Wolves Vs Sunderland: Wolves host Sunderland for first Premier League meeting since 2011

Wolves Vs Sunderland: Wolves host Sunderland for first Premier League meeting since 2011

Wolves vs Sunderland lands at Molineux with the first Premier League meeting at Wolves since December 2011, and both sides arrive carrying very different kinds of pressure. Wolves have not hosted Sunderland in this competition for more than a decade, while Sunderland can draw on two straight league wins in the matchup.

The recent edge sits with Sunderland. They have won their last two league games against Wolves, kept clean sheets in the last four league meetings, and are chasing a first league double over Wolves since 1949-50.

Wolves And Sunderland At Molineux

Wolves have been hard to beat at home in this fixture, with seven home league games unbeaten against Sunderland. The last Premier League meeting at Molineux ended 2-1 to Wolves in December 2011, while the last time Sunderland visited in any league game there was a 0-0 Championship draw in December 2017.

That history gives this match a narrow frame.
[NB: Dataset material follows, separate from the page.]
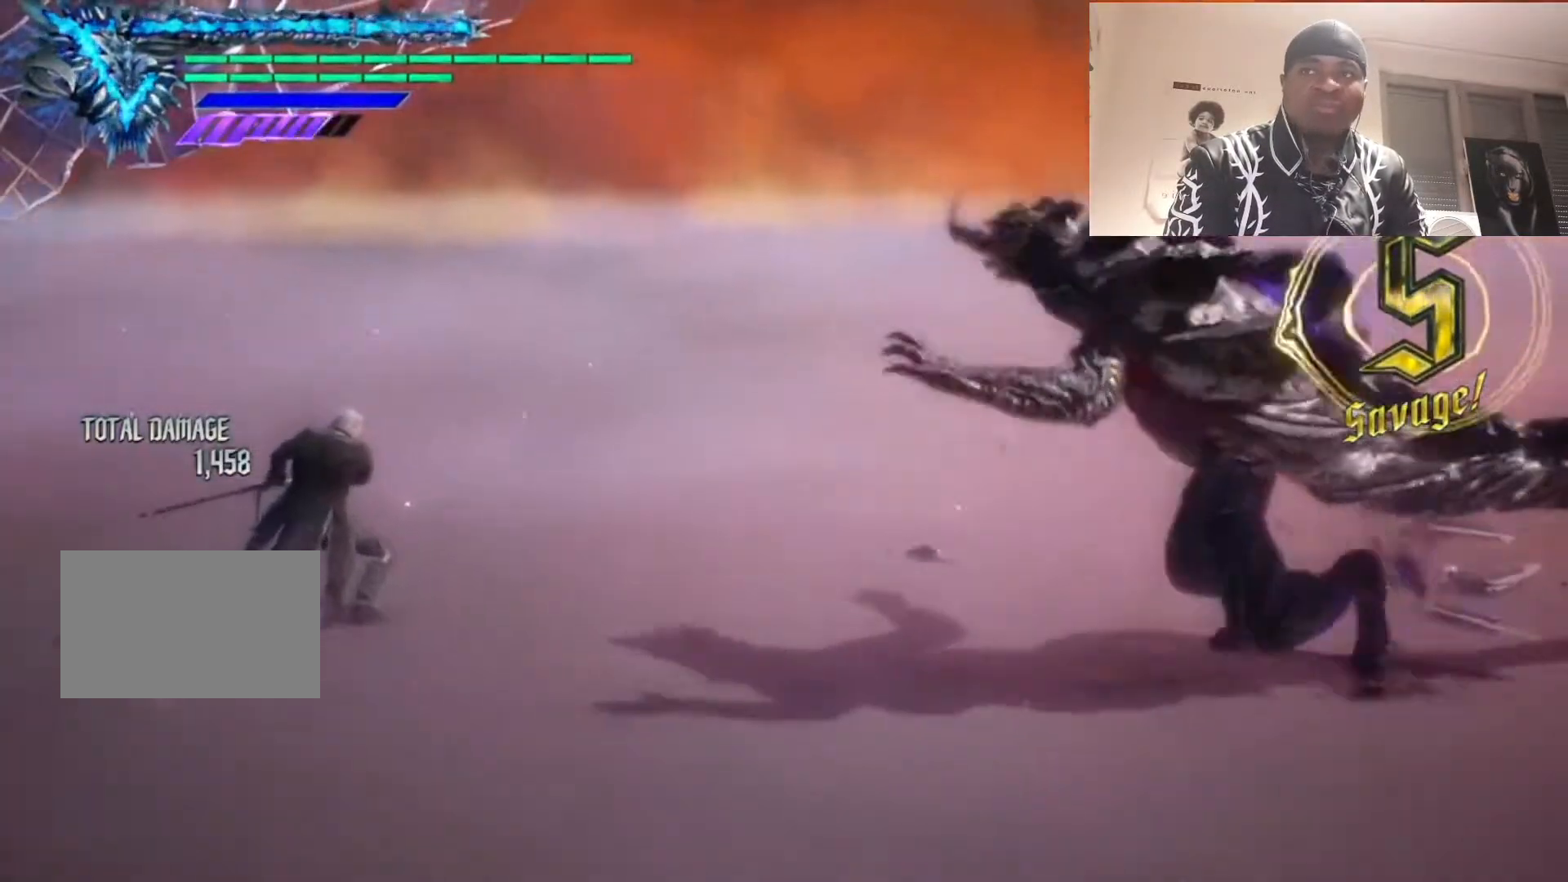
{"buttons": [], "left_stick": "center", "right_stick": "center", "events": []}
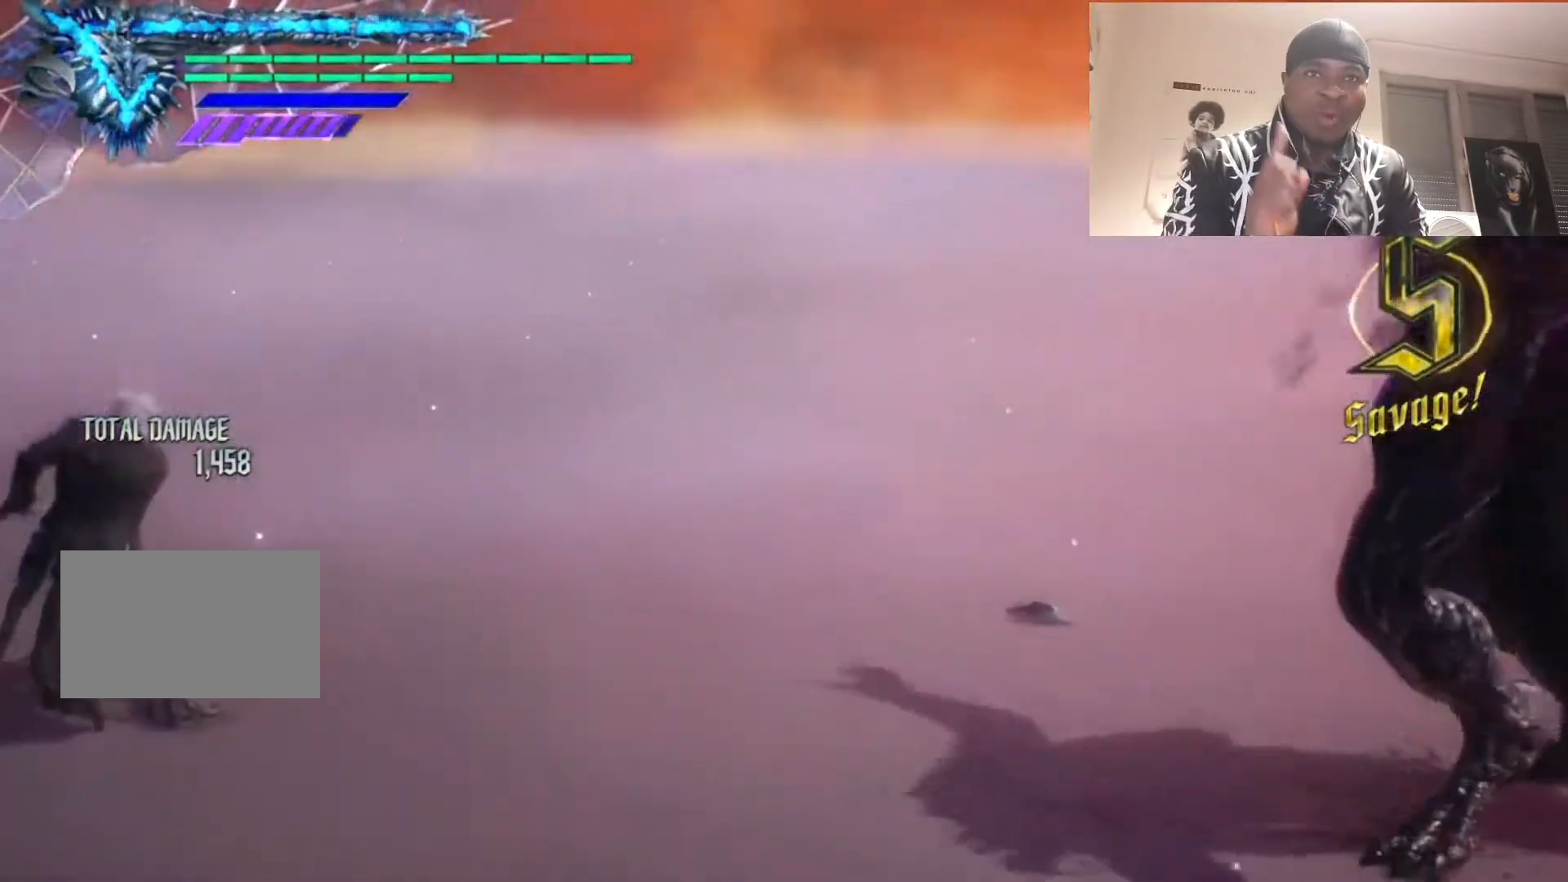
{"buttons": [], "left_stick": "center", "right_stick": "center", "events": []}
Sunderland have not just taken points in the last two league meetings; they have also shut Wolves out in four straight league games, a run that stretches back to April 2012.

Wolves' scoring problems

Wolves come in with a blunt attacking record. They have failed to score in a league-high 18 different Premier League games this season and own the lowest shot conversion rate in the division at 7.6%.

The results have piled up with 23 defeats already, a total that is their joint-most in any 38-game league campaign. Their May record adds another layer of strain: Wolves have won just one of their last 18 Premier League games in the month, and they are winless in 10 straight May league matches since beating Aston Villa 1-0 in 2023.

Sunderland's recent edge

Sunderland arrive with their own setback, having lost their last two Premier League games. Those results came in a 4-3 defeat at Aston Villa and a 5-0 home loss to Nottingham Forest, a swing from a team that had not conceded more than three goals in any of its first 32 league games this season.

Even so, their season numbers in front of goal point to a side that can make opponents work. Sunderland have conceded from 9.2% of their shots faced in the Premier League this season, allowing 45 goals from 491 shots.

Wilson Isidor is another indicator of how Sunderland are managing their attacking minutes. No player has played more Premier League games this season without completing 90 minutes in any of them, with Isidor coming off the bench 18 times and being substituted in all 11 of his starts.

For Wolves, the task is simple on paper and awkward in practice: turn home familiarity into goals before Sunderland’s recent grip on the head-to-head settles in again. For Sunderland, another clean sheet would put real weight behind a matchup they have controlled since April 2012.